International Space Station mission controllers have cut the astronauts’ food ration in half, Russian cosmonaut Salizhan Sharipov told a local newspaper.

Sharipov told Kyrgyzstan’s Vecherniy Bishkek newspaper he and NASA astronaut Leroy Chiao currently do not have bread, meat or main courses. Instead, they eat soups, kashas and sweets. Kasha is a soft food prepared from hulled and crushed grain.

The reason, Sharipov said, was the previous crew — Russia’s Air Force Col. Gennady Padalka and NASA astronaut Mike Fincke — had eaten more food than planned. As a result, the current mission might have to be cut short, he added.

If for some reason the next resupply mission – Progress M-51 – does not bring the food containers to the station Dec. 26, the crew members will be evacuated Dec. 30, Russian media reported earlier this month.

Food on board was supposed to last the crew until mid-January, dieticians from Moscow’s Institute of Biomedical Problems and specialists from the Russian Mission Control Center told the Itar-Tass news agency.

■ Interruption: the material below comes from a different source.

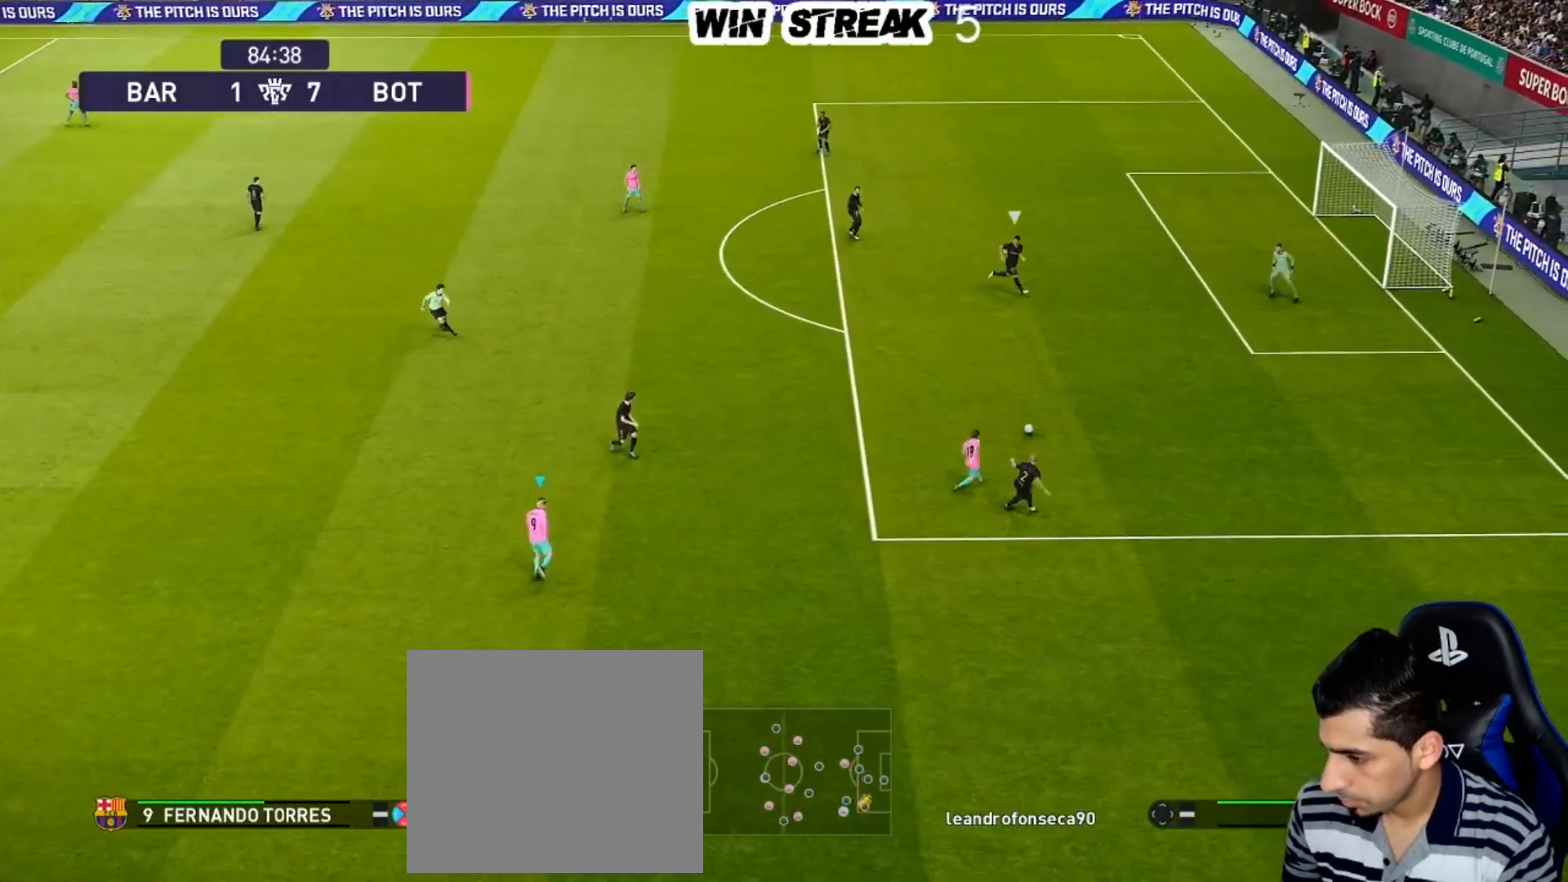
{"buttons": ["R1"], "left_stick": "up", "right_stick": "center", "events": [[200, "R2", "up"], [450, "SQUARE", "up"]]}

Russia to ditch space ship in Pacific

In separate news Russia is preparing to ditch a Progress supply ship into the Pacific Ocean this week, Interfax news agency reported Monday.

The Progress-M50 supply ship will be slowed down for re-entry into the atmosphere from its current orbit around the earth. The operation will be conducted Wednesday night and early Thursday, Russian Mission Control spokesman Valery Lyndin said.

After the cargo spaceship disengages itself from the International Space Station …, it will start to slow down, enter the dense layers of the atmosphere, and cease to exist after falling into the Pacific Ocean at 2:24 a.m., Moscow time on Dec. 23 (Thursday).

The area where the ship’s pieces will fall is located about 3,000 kilometers (1,800 miles) east of New Zealand’s capital of Wellington, Lyndin said.

The Mission Control spokesman said de-orbiting a supply ship was a routine operation. The next Progress-M51 supply ship is expected to take off from the Baikonur launch pad Thursday. It will deliver about 2.5 tons of cargo to the ISS, he said.